The proposed framework in our research integrates the principles of landscape ecology with a Geodesign approach to provide scientific context for a well-informed and collaborative decision-making process for ecologically fragile and vulnerable Himalayan urban landscapes that are in dire need to change in response to the simultaneous current pressure of intensive urban urbanization and climate change.

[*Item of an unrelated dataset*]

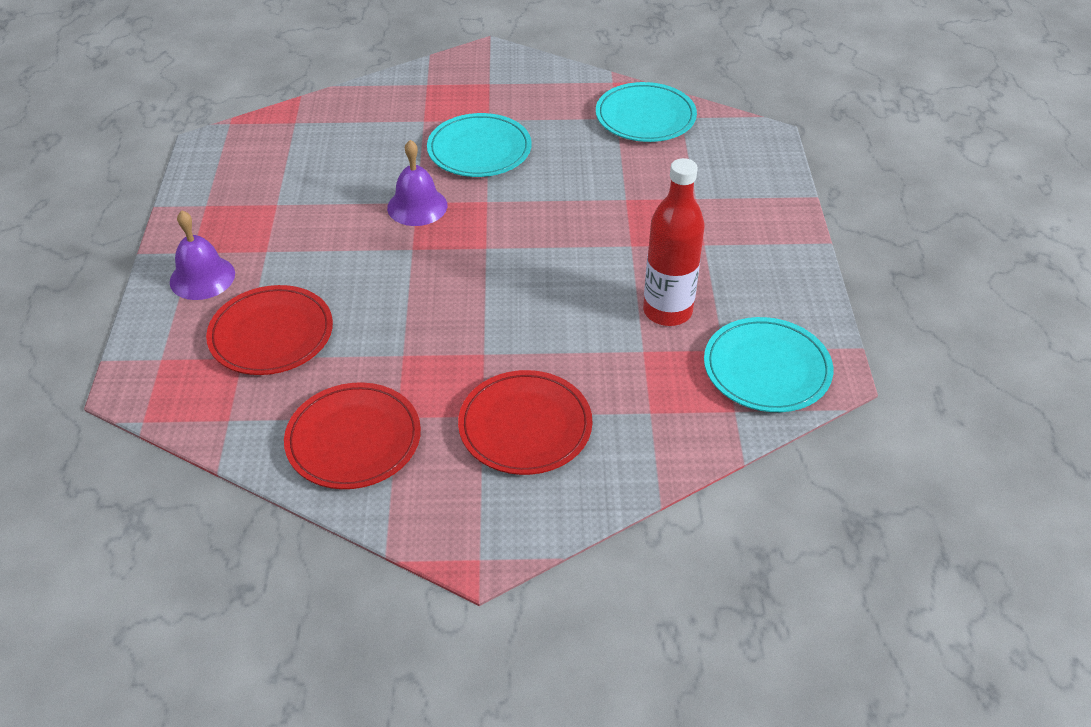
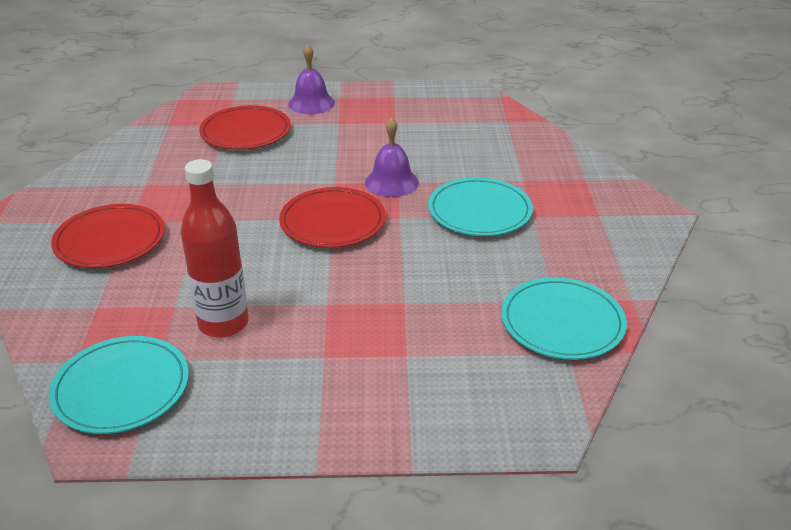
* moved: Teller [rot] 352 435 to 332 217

4.3. Limitations and Future Outlooks

The present study produced and mapped the quantitative estimates of urbanization-driven spatiotemporal variations in LULC types, along with their intensity analysis and landscape patterns in two rapidly urbanizing landscapes of the Western Himalaya. This provides a systematic integration of medium-sized urban centers and extends the previous studies in Himalaya. However, the present study had certain limitations which need to be addressed in future studies. Even though the results of present study demonstrated the response of landscape composition and configuration to fast-paced urban expansion in and around two rapidly urbanizing medium-sized cities of Himalaya, certain limitations related to impact analysis of these changes on human society, natural ecological environments, and ecosystem services still need to be further studied. Previous studies [12,27,72] emphasized the need to explore the impact of landscape pattern on ecosystem services. Therefore, we look forward to future research following and using our framework, to elucidate past and present conditions under the paradigm ‘landscape pattern—ecological processes/functions—ecosystem services—human wellbeing’ and seek a sustainable urban landscape development strategy for Himalayan and other mountainous regions. Additionally, analyzing the impact of socioeconomic factors on landscape transformations, according to a set comprehensive indicator, such as gross domestic product, population growth rate, or human activity index, at a relatively broader temporal scale, is also crucial and needs to be considered in future research.

5. Conclusions

In the present study, the LULC and landscape pattern change trajectories of two rapidly emerging urban landscapes represent a typical urbanization trend that is sweeping across the city level and beyond; the trend is a particular form of unplanned, unregulated, and extensive urbanization in many developing countries, including India. The built-up area continues to expand and encroach on natural and semi-natural land units, mostly cropland, vegetation, and forest land. Over the past two decades, built-up area increased by 104% and 387%, while forest, vegetation, and cropland encountered urban growth-driven loss of 1%, 2%, and 17%, and 15%, 11%, and 15% in Dharamsala and Pithoragarh, respectively. These changes not only brought socioeconomic transformations in each urban landscape but also affected key ecological processes through altering landscape composition and configuration. In particular, during the study period, the Pithoragarh landscape evolved and expanded majorly as a single core, while the Dharamsala landscape exhibited multicore expansion. The growth of newer urban areas in both landscapes was generally spontaneous, with little or absence of any intervention of local governmental authorities. Such unplanned and extensive urban expansion in the ecologically relevant mountain ecosystem, i.e., Himalaya, can lead to the loss and deterioration of natural land units, which in turn can adversely impact the urban environment and overall human wellbeing. Given that the nature of urban growth and expansion in Western Himalaya is not sustainable in many ways, to promote sustainable landscape development in western Himalaya and other mountainous regions of the world, we suggest adopting the proposed framework that integrates the multifunctionality of Himalayan or any mountainous landscape with the Geodesign approach and the key characteristics of mountainous urban landscapes. Hence, the results and the proposed framework of this study provide an important reference value for ecological development and future urbanization planning in Himalaya and other similar mountainous regions.